O'Neil: I was going to say it's still a good story, and there's so much handwringing about whether to go in and sometimes that's the better course.

Kimpel: There's a huge debate. We could have a whole hour just on that question itself. I've seen situations that have gone well, but to your point Kurt, you got to go in early and you got to be totally open and you're probably firing people. You're going above and beyond to get the kind of special treatment that they promised, because they don't give it to everybody who cooperates. If you come in midstream or they feel like you're not being fully candid, or you came in because you were shamed into it, that doesn't count in terms of cooperation credit.

I've seen situations where folks have gone in thinking they were just reporting a foot fault and it metastasized into a vast investigation on some other unrelated issue that took years to resolve. That's the sort of "no good deed goes unpunished" situation where it probably was something they could have just remediated on their own and moved on and no one would've turned it into the situation it became. Lots of different issues you have to consider when that's on the table.

Coordination with DOJ Investigations

O'Neil: I'll just bring us home on coordination between DOJ and the SEC. Again, we saw a lot of cross-agency coordination continue into 2023. Candidly, that sort of coordination wasn't just between DOJ and SEC. It involved other agencies, including people like Homeland Security.

Scott talked a little bit earlier about some of the tools that are in hand, particularly in the insider trading space. We saw the use of data analytics to help identify unusual trading patterns. We saw increased cases between the DOJ and SEC involving friends and family insider trading. We also saw some bundled cases that Kurt talked about earlier, too. All of that resulted in headlines and we'll see more of that to come.

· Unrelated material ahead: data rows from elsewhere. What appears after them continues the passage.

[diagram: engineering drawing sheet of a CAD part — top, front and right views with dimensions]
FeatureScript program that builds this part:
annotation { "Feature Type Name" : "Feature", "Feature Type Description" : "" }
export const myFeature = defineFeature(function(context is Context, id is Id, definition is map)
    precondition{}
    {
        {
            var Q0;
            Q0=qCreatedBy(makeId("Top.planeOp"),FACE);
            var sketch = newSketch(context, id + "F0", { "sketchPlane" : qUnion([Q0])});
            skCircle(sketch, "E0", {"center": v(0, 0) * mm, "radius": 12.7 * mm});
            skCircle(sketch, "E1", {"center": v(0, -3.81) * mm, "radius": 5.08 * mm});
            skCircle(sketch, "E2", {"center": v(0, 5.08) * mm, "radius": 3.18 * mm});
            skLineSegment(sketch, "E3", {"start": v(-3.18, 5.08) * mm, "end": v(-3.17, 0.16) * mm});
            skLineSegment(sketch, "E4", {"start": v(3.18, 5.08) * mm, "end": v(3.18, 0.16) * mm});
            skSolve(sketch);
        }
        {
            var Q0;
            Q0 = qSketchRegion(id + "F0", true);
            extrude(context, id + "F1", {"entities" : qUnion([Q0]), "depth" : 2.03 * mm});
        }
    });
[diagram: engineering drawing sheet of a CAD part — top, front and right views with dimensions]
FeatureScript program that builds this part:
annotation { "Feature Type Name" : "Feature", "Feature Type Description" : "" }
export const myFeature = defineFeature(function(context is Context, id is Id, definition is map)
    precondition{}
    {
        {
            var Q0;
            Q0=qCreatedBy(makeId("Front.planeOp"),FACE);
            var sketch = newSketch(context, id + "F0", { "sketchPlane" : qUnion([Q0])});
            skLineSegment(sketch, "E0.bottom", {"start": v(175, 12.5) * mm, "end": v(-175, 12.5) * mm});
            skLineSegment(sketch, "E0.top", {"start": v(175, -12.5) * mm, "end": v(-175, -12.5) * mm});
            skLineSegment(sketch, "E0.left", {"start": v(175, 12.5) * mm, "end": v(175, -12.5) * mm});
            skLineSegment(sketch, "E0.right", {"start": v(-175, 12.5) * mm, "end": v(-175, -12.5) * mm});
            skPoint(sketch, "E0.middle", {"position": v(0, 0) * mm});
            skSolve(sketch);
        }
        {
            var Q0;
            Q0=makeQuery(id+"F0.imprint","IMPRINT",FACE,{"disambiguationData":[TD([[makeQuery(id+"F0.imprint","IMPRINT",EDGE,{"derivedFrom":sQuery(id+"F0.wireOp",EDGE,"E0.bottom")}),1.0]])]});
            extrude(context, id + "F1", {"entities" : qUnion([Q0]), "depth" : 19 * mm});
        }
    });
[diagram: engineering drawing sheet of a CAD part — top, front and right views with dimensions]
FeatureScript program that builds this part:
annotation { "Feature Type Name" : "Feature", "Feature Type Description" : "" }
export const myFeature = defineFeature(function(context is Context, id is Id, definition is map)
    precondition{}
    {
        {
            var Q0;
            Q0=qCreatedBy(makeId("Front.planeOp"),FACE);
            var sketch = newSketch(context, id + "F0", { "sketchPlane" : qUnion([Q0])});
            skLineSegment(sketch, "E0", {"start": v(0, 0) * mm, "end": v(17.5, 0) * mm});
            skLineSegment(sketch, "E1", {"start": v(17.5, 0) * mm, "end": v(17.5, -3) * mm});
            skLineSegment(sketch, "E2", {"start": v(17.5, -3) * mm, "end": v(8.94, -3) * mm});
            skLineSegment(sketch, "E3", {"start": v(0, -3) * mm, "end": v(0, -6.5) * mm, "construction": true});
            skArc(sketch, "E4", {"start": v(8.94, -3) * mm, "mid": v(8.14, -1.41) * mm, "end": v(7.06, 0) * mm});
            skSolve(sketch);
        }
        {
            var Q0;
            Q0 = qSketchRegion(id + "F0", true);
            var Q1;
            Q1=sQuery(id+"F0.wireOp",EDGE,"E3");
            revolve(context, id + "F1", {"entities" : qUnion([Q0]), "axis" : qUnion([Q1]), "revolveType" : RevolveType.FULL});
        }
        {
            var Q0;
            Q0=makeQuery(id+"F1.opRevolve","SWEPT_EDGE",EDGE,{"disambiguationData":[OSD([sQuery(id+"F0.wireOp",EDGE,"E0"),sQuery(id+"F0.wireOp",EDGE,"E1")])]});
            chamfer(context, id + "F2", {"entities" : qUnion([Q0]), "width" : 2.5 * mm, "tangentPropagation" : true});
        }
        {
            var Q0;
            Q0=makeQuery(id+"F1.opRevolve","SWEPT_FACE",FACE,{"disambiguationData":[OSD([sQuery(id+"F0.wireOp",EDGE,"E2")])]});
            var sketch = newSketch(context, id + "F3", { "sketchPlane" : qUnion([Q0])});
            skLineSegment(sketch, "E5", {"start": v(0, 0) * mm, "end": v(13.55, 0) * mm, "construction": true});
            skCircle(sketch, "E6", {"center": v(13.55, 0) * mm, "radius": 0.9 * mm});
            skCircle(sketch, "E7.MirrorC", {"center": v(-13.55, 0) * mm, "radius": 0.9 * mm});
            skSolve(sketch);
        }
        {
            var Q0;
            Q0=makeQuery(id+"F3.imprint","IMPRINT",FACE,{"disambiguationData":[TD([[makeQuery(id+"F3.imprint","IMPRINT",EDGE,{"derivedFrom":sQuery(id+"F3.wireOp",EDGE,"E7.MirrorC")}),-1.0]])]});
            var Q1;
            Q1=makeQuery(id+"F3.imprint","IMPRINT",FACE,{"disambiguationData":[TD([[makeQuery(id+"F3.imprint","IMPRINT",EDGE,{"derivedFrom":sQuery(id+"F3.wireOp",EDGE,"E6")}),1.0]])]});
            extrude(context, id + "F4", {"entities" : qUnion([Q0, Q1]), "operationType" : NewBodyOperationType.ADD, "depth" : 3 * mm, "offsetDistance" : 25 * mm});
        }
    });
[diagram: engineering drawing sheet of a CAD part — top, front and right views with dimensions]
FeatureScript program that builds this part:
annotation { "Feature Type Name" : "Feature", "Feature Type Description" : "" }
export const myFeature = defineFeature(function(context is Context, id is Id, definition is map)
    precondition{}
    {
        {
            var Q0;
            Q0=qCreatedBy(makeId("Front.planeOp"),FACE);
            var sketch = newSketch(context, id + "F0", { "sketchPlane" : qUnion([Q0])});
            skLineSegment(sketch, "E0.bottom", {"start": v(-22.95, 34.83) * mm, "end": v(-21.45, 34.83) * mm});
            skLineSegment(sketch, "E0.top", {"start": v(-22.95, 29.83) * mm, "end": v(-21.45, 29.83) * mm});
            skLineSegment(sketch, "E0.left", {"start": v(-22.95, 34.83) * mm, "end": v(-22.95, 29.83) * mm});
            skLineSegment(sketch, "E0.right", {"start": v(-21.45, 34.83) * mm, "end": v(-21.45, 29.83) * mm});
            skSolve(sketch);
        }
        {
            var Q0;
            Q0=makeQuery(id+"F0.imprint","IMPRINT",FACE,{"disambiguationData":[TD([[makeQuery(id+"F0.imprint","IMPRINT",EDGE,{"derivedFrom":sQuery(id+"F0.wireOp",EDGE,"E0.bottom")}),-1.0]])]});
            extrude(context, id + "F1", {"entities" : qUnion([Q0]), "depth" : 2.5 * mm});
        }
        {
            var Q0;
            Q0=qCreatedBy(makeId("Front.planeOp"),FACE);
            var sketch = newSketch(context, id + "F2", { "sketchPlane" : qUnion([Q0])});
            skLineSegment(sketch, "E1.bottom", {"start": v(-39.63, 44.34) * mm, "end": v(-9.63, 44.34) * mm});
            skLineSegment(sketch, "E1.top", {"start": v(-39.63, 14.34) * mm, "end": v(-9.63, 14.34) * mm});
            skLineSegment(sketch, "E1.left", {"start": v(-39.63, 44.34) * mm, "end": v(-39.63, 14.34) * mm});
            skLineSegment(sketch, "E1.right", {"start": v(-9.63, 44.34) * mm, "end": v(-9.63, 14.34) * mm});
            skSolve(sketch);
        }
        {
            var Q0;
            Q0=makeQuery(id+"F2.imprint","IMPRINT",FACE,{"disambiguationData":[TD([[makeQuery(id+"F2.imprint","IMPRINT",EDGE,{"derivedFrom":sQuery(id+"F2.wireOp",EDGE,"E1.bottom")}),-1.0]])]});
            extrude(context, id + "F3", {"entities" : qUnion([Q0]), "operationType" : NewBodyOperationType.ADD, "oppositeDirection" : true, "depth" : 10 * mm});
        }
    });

Wolfe: I'm seeing more folks from the criminal side sitting in on meetings and interviews than I did earlier in my career and I'm not sure if that's a bug or a feature of the current enforcement environment, but I am seeing more of our friends with a different kind of badge.

O'Neil: They're just sitting there, though. They just sit.

Kimpel: Just observing.

Jenkins: Thanks Scott, Kurt and Allison, this was a terrific discussion that covered an awful lot of topics. This concludes today's webcast.